# Extracting Information from Text

## Information Extraction

Information can be extracted from structured or unstructured data. In structured data, there is a predictable organization of entities and relationships. 

Let's a look at an example of extracting information related to companies and their locations, if the data was stored in Python as a list of tuples `(entity, relation, entity)`. Using this information, we'll try to answer the question "Which organizations operate in Atlanta?"

In [10]:
import nltk
import re
import pprint

In [11]:
locs = [('Omnicom', 'IN', 'New York'),
         ('DDB Needham', 'IN', 'New York'),
         ('Kaplan Thaler Group', 'IN', 'New York'),
         ('BBDO South', 'IN', 'Atlanta'),
         ('Georgia-Pacific', 'IN', 'Atlanta')]

In [12]:
query = [e1 for (e1, rel, e2) in locs if e2=='Atlanta']
print(query)

['BBDO South', 'Georgia-Pacific']


Over the next sections of this notebook, we'll follow a process of processing raw text to convert it into a more structured form so that information extraction is possible.

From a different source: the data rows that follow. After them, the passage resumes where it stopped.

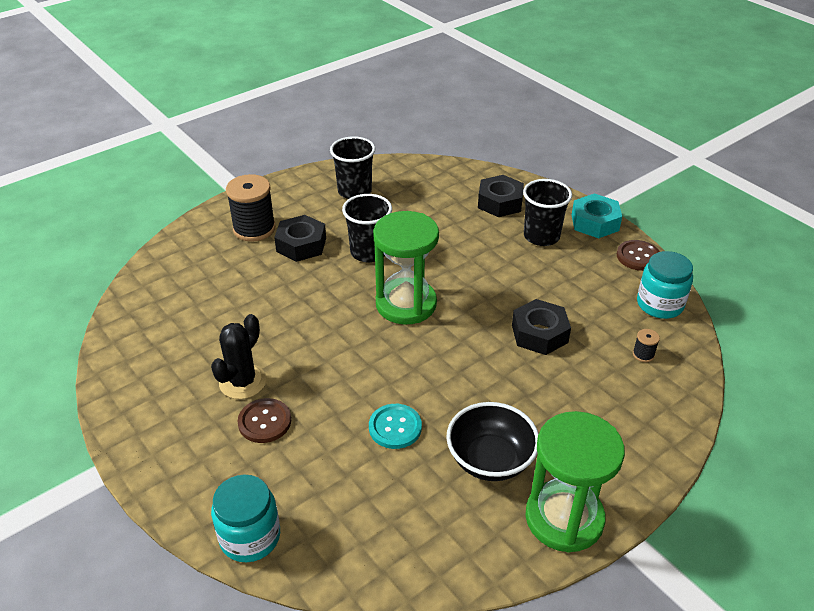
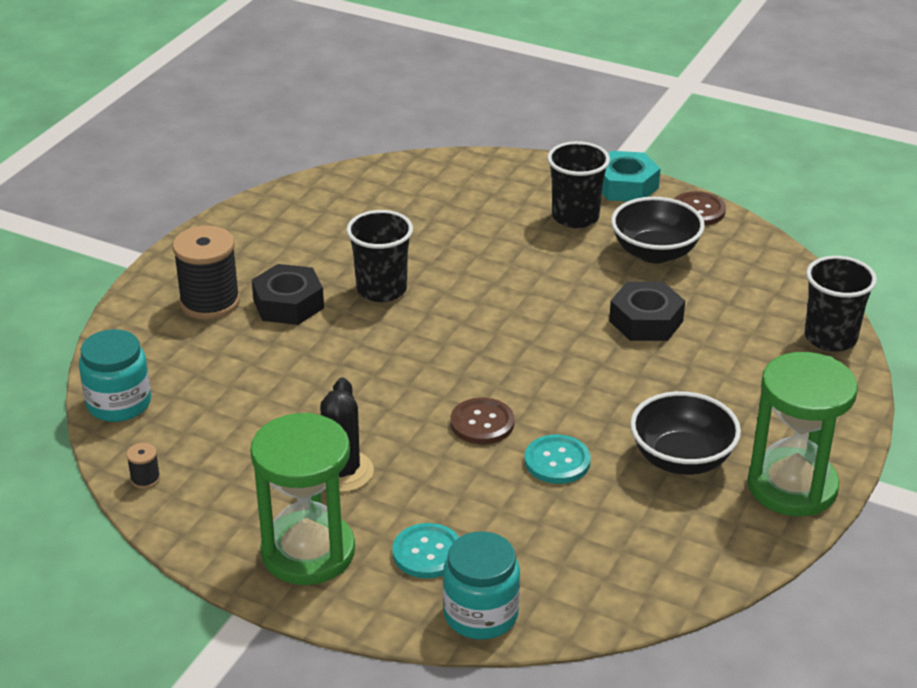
camera: 25 degrees left, 5 degrees down
(251, 469) = (427, 553): none -> turquoise button
(264, 422) = (404, 503): brown button -> brown button (482, 423)
(354, 191) = (306, 224): black cup -> black cup (830, 338)
(406, 304) = (472, 333): green hourglass -> green hourglass (308, 552)
(500, 202) = (499, 191): black nut -> none
(582, 280) = (655, 252): none -> black bowl
(643, 354) = (769, 310): black spool -> black spool (145, 479)
(660, 304) = (753, 254): turquoise jar -> turquoise jar (119, 403)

The first three steps of this task are segmentation, tokenization, and part-of-speech tagging. 

Let's define a function to do those.

In [13]:
def ie_preprocess(document):
    sentences = nltk.sent_tokenize(document)
    sentences = [nltk.word_tokenize(sent) for sent in sentences]
    sentences = [nltk.pos_tag(sent) for sent in sentences]

## Chunking

Chunking is a technique for entity detection, which segments and labels multi-token sequences.

### Noun Phrase Chunking

In Noun Phrase chunking (NP chunking), we search for chucks corresponding to individual noun phrases. 

Let's construct a simple NP-chunker by defining a chunk grammar.

In [14]:
sentence = [("the", "DT"), ("little", "JJ"), ("yellow", "JJ"), ("dog", "NN"), ("barked", "VBD"), ("at", "IN"),  ("the", "DT"), ("cat", "NN")]

In [15]:
grammar = "NP: {<DT>?<JJ>*<NN>}"

In [16]:
cp = nltk.RegexpParser(grammar)
result = cp.parse(sentence)

In [17]:
print(result)

(S
  (NP the/DT little/JJ yellow/JJ dog/NN)
  barked/VBD
  at/IN
  (NP the/DT cat/NN))